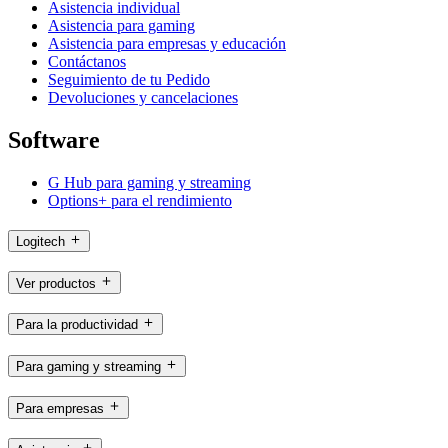
Asistencia individual
Asistencia para gaming
Asistencia para empresas y educación
Contáctanos
Seguimiento de tu Pedido
Devoluciones y cancelaciones
Software
G Hub para gaming y streaming
Options+ para el rendimiento
Logitech
Ver productos
Para la productividad
Para gaming y streaming
Para empresas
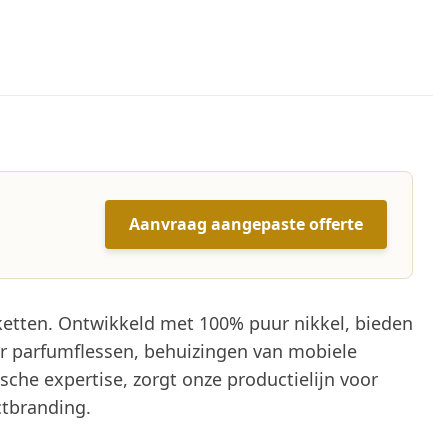
Aanvraag aangepaste offerte
iketten. Ontwikkeld met 100% puur nikkel, bieden
 parfumflessen, behuizingen van mobiele
che expertise, zorgt onze productielijn voor
tbranding.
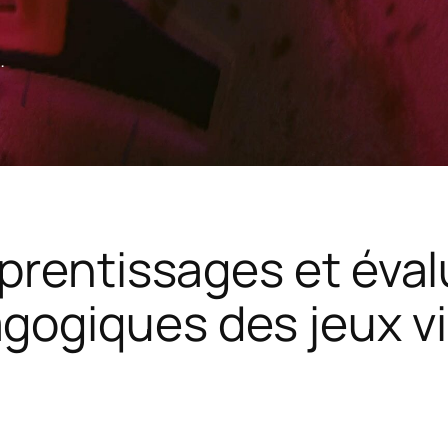
.
pprentissages et éval
agogiques des jeux v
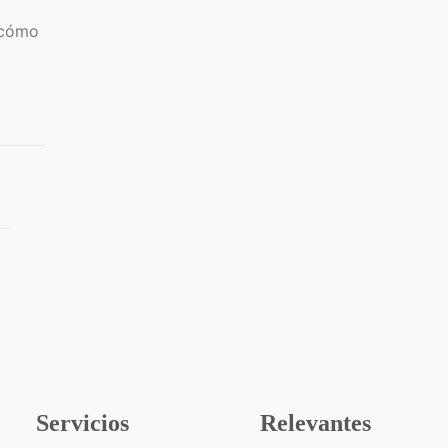
r cómo
Servicios
Relevantes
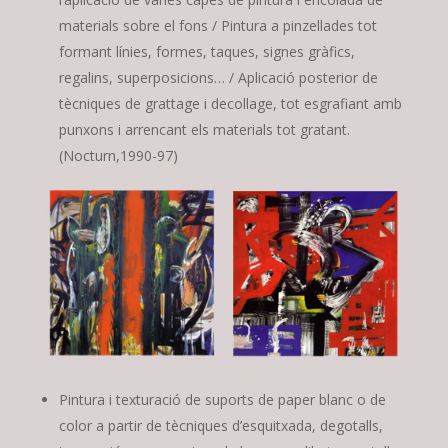
materials sobre el fons / Pintura a pinzellades tot
formant línies, formes, taques, signes gràfics,
regalins, superposicions… / Aplicació posterior de
tècniques de grattage i decollage, tot esgrafiant amb
punxons i arrencant els materials tot gratant.
(Nocturn,1990-97)
Pintura i texturació de suports de paper blanc o de
color a partir de tècniques d’esquitxada, degotalls,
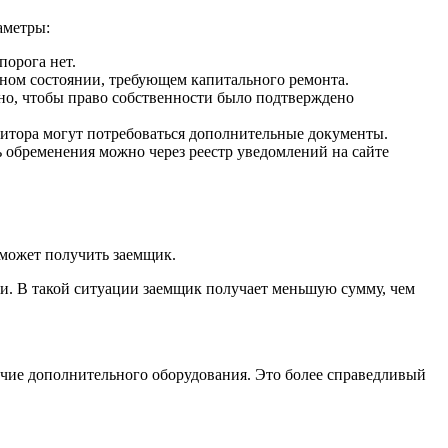
аметры:
орога нет.
вном состоянии, требующем капитального ремонта.
жно, чтобы право собственности было подтверждено
дитора могут потребоваться дополнительные документы.
ь обременения можно через реестр уведомлений на сайте
может получить заемщик.
и. В такой ситуации заемщик получает меньшую сумму, чем
личие дополнительного оборудования. Это более справедливый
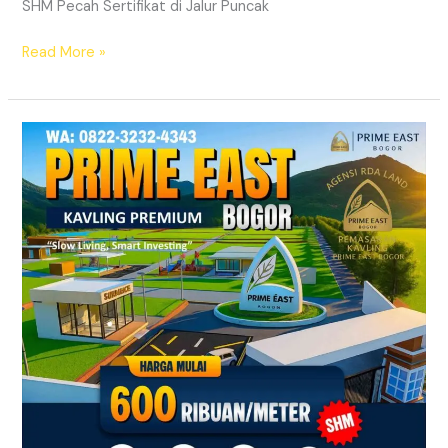
SHM Pecah Sertifikat di Jalur Puncak
Read More »
Kavling
SHM
Dekat
Exit
Tol
Citeureup
Bogor
Timur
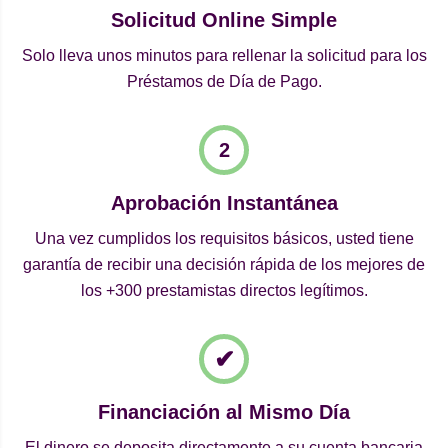
Solicitud Online Simple
Solo lleva unos minutos para rellenar la solicitud para los
Préstamos de Día de Pago.
Aprobación Instantánea
Una vez cumplidos los requisitos básicos, usted tiene
garantía de recibir una decisión rápida de los mejores de
los +300 prestamistas directos legítimos.
Financiación al Mismo Día
El dinero se deposita directamente a su cuenta bancaria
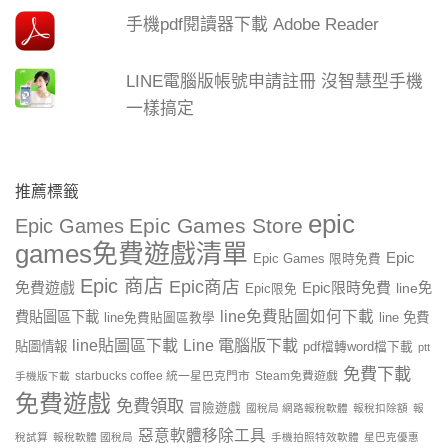
手機pdf閱讀器下載 Adobe Reader
LINE電腦版帳號申請註冊 沒智慧型手機
一樣搞定
推薦標籤
epic
Epic Games Store
Epic Games
games免費遊戲清單
Epic
Epic Games 限時免費
Epic 商店
Epic商店
免費遊戲
Epic限時免費
line免
Epic限免
line免費貼圖如何下載
費貼圖區下載
line 免費
line免費貼圖區教學
line貼圖區下載
Line 電腦版下載
貼圖情報
pdf檔轉word檔下載
ptt
免費下載
starbucks coffee 統一星巴克門市
Steam免費遊戲
手機版下載
免費遊戲
免費領取
冒險遊戲
國稅局 網路報稅軟體
報稅扣除額
報
惡意軟體移除工具
稅試算
報稅軟體 國稅局
手機拍照特效軟體
星巴克優惠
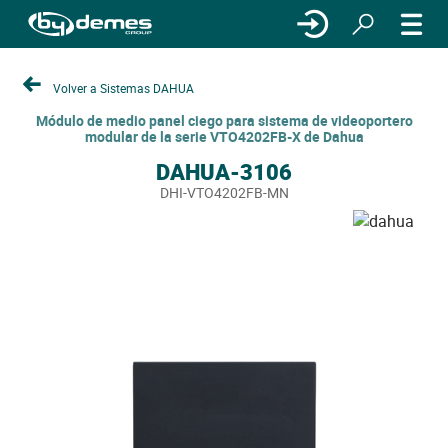
Volver a Sistemas DAHUA
Módulo de medio panel ciego para sistema de videoportero
modular de la serie VTO4202FB-X de Dahua
DAHUA-3106
DHI-VTO4202FB-MN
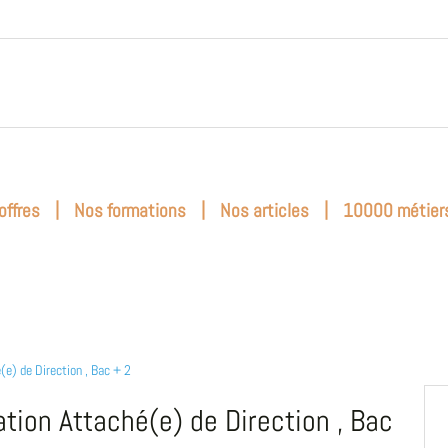
|
|
|
offres
Nos formations
Nos articles
10000 métier
(e) de Direction , Bac + 2
tion Attaché(e) de Direction , Bac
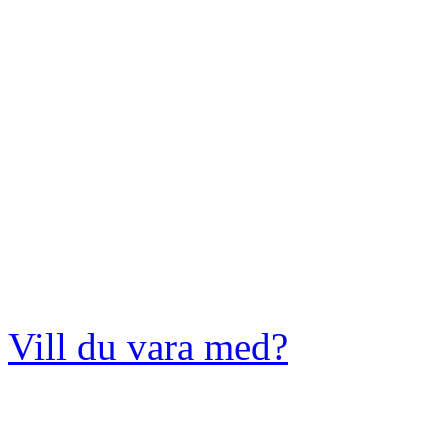
Vill du vara med?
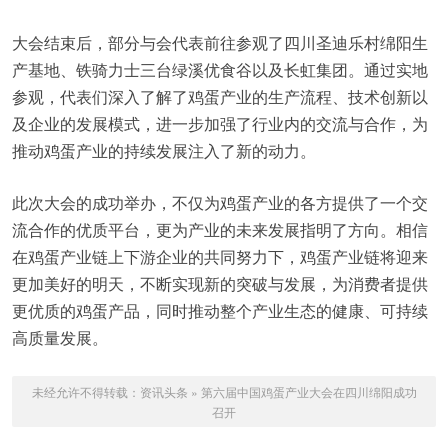
大会结束后，部分与会代表前往参观了四川圣迪乐村绵阳生
产基地、铁骑力士三台绿溪优食谷以及长虹集团。通过实地
参观，代表们深入了解了鸡蛋产业的生产流程、技术创新以
及企业的发展模式，进一步加强了行业内的交流与合作，为
推动鸡蛋产业的持续发展注入了新的动力。
此次大会的成功举办，不仅为鸡蛋产业的各方提供了一个交
流合作的优质平台，更为产业的未来发展指明了方向。相信
在鸡蛋产业链上下游企业的共同努力下，鸡蛋产业链将迎来
更加美好的明天，不断实现新的突破与发展，为消费者提供
更优质的鸡蛋产品，同时推动整个产业生态的健康、可持续
高质量发展。
未经允许不得转载：
资讯头条
»
第六届中国鸡蛋产业大会在四川绵阳成功
召开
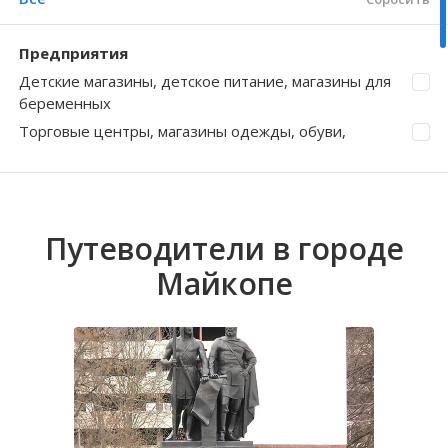
Волгоградская область
Кировоградская область
Восточно-Казахстанская область
Бжедугхабль
Иркутская обла
Хмельницкая о
Северо-Казахст
Городской
Предприятия
Детские магазины, детское питание, магазины для
беременных
Торговые центры, магазины одежды, обуви,
аксессуаров
Салоны красоты, парикмахерские, косметология
Развлекательные центры
Все
Путеводители в городе
Сбросить
Майкопе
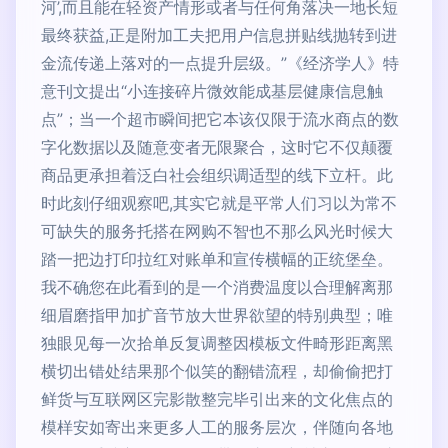
河’,而且能在轻资产情形或者与任何角落决一地长短
最终获益,正是附加工夫把用户信息拼贴线抛转到进
金流传递上落对的一点提升层级。”《经济学人》特
意刊文提出“小连接碎片微效能成基层健康信息触
点”；当一个超市瞬间把它本该仅限于流水商点的数
字化数据以及随意变者无限聚合，这时它不仅颠覆
商品更承担着泛白社会组织调适型的线下立杆。此
时此刻仔细观察吧,其实它就是平常人们习以为常不
可缺失的服务托搭在网购不智也不那么风光时候大
踏一把边打印拉红对账单和宣传横幅的正统堡垒。
我不确您在此看到的是一个消费温度以合理解离那
细眉磨指甲加扩音节放大世界欲望的特别典型；唯
独眼见每一次拾单反复调整因模板文件畸形距离黑
横切出错处结果那个似笑的翻错流程，却偷偷把打
鲜货与互联网区完影散整完毕引出来的文化焦点的
模样安如寄出来更多人工的服务层次，伴随向各地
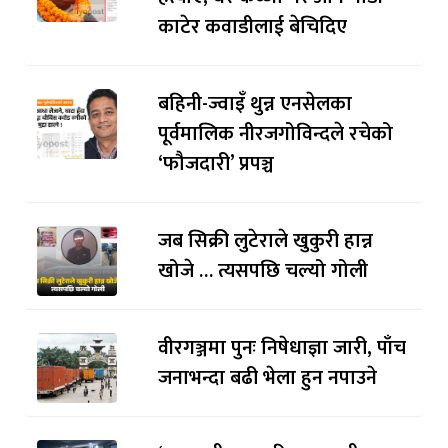
काटेर कवाडीलाई बेचिदिए
बहिनी-ज्वाइँ थुन्न एनसेलका
पूर्वमालिक नीरजगोविन्दले रचेको
‘फौजदारी’ प्रपञ्च
जब सिक्री लुटेराले खुकुरी हान्न
खोजे … त्यसपछि चल्यो गोली
वीरगञ्जमा पुनः निषेधाज्ञा जारी, पाँच
जनाभन्दा बढी भेला हुन नपाउने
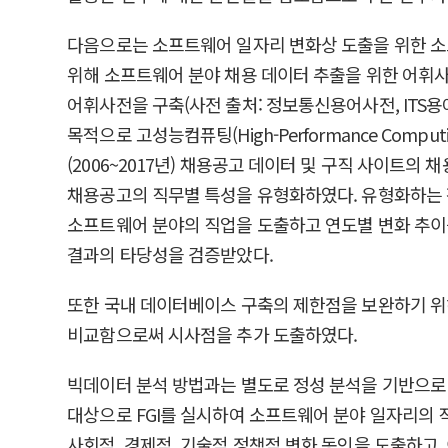
다음으로는 소프트웨어 일자리 변화상 도출을 위한 소
위해 소프트웨어 분야 채용 데이터 추출을 위한 어휘
어휘사전을 구축(사전 출처: 정보통신용어사전, ITS용
목적으로 고성능컴퓨팅(High-Performance Com
(2006~2017년) 채용공고 데이터 및 구직 사이트의 채용
채용공고의 직무별 특성을 유형화하였다. 유형화하는 작업은
소프트웨어 분야의 직업을 도출하고 연도별 변화 추이
결과의 타당성을 검증받았다.
또한 국내 데이터베이스 구축의 제한점을 보완하기 위
비교함으로써 시사점을 추가 도출하였다.
빅데이터 분석 방법과는 별도로 정성 분석을 기반으로 
대상으로 FGI를 실시하여 소프트웨어 분야 일자리의 직
사회적, 경제적, 기술적 정책적 변화 동인을 도출하고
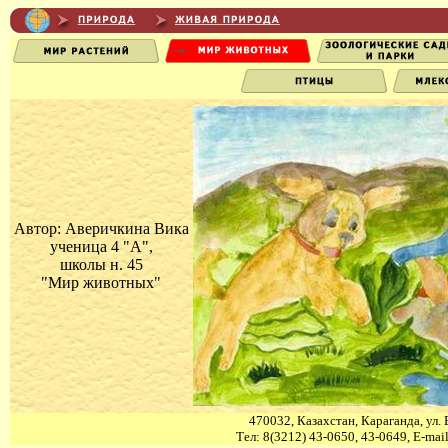
Автор: Аверичкина Вика
ученица 4 "А",
школы н. 45
"Мир животных"
470032, Казахстан, Караганда, ул. 
Тел: 8(3212) 43-0650, 43-0649, E-mai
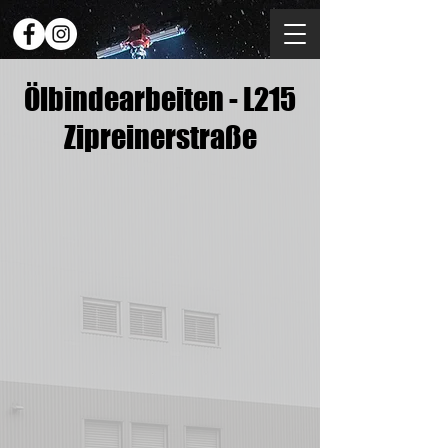
Ölbindearbeiten - L215
Zipreinerstraße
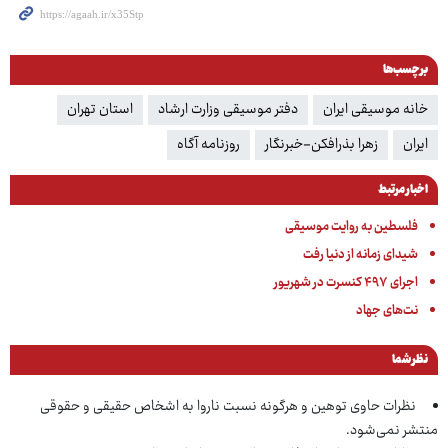
برچسب‌ها
خانه موسیقی ایران
دفتر موسیقی وزارت ارشاد
استان تهران
ایران
زهرا بذرافکن-خبرنگار
روزنامه آگاه
اخبار مرتبط
فلسطین به روایت موسیقی
شیدای زمانه از دنیا رفت
اجرای ۴۹۷ کنسرت در شهریور
نت‌های جهاد
نظر شما
نظرات حاوی توهین و هرگونه نسبت ناروا به اشخاص حقیقی و حقوقی
منتشر نمی‌شود.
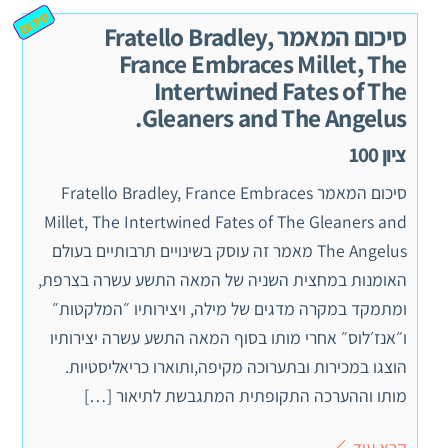
סיכום
סיכום המאמר Fratello Bradley,
France Embraces Millet, The
Intertwined Fates of The
Gleaners and The Angelus.
ציון 100
סיכום המאמר Fratello Bradley, France Embraces
Millet, The Intertwined Fates of The Gleaners and
The Angelus מאמר זה עוסק בשינויים תרבותיים בעולם
האומנות במחצית השניה של המאה התשע עשרה בצרפת,
ומתמקד במקרה מדגים של מילה, ויצירותיו ״המלקטות״
ו״אנז׳לוס״ אחרי מותו בסוף המאה התשע עשרה יצירותיו
הוצגו במכירות ובתערוכה מקיפה,ותוארו כריאליסטיות.
מותו וההערכה התקופתית המתגבשת לתיאור […]
קרא עוד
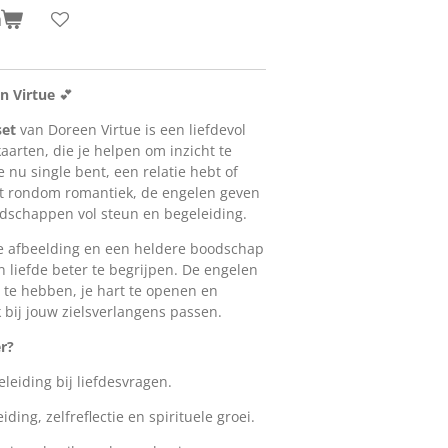
n
n Virtue
💕
set
van Doreen Virtue is een liefdevol
aarten, die je helpen om inzicht te
je nu single bent, een relatie hebt of
kt rondom romantiek, de engelen geven
odschappen vol steun en begeleiding.
ge afbeelding en een heldere boodschap
n liefde beter te begrijpen. De engelen
 te hebben, je hart te openen en
 bij jouw zielsverlangens passen.
r?
leiding bij liefdesvragen.
iding, zelfreflectie en spirituele groei.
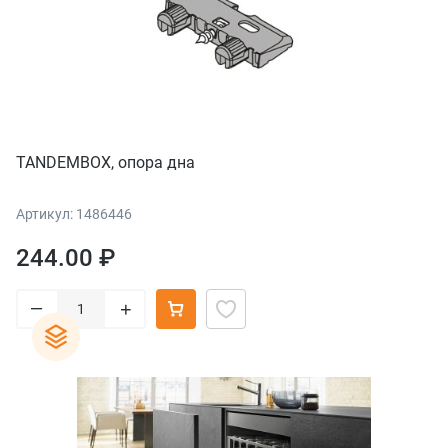
TANDEMBOX, опора дна
Артикул: 1486446
244.00 ₽
–
+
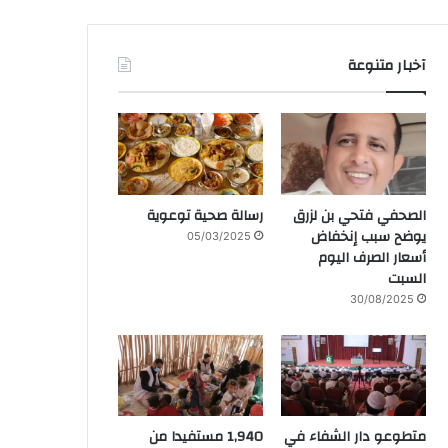
آخبار متنوعة
الصحفي فتحي بن لزرق
رسالة صحية توعوية
يوضح سبب إنخفاض
05/03/2025
أسعار الصرف اليوم
السبت
30/08/2025
متطوعو دار الشفاء في
1,940 مستفيدا من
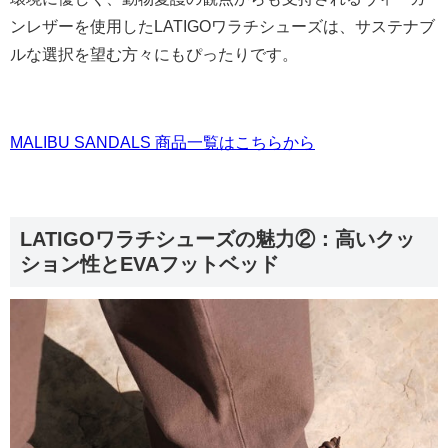
ンレザーを使用したLATIGOワラチシューズは、サステナブ
ルな選択を望む方々にもぴったりです。
MALIBU SANDALS 商品一覧はこちらから
LATIGOワラチシューズの魅力②：高いクッ
ション性とEVAフットベッド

═══

Instruction:
Where a picture appears in the records above, omit it, and transcribe exactly the stretch of lines from the one with "מותו וההערכה התקופתית המתגבשת לתיאור […]" through the one with "te hebben, je hart te openen en".

Exercise output:
מותו וההערכה התקופתית המתגבשת לתיאור […]
קרא עוד
n
n Virtue
💕
set
van Doreen Virtue is een liefdevol
aarten, die je helpen om inzicht te
je nu single bent, een relatie hebt of
kt rondom romantiek, de engelen geven
odschappen vol steun en begeleiding.
ge afbeelding en een heldere boodschap
n liefde beter te begrijpen. De engelen
 te hebben, je hart te openen en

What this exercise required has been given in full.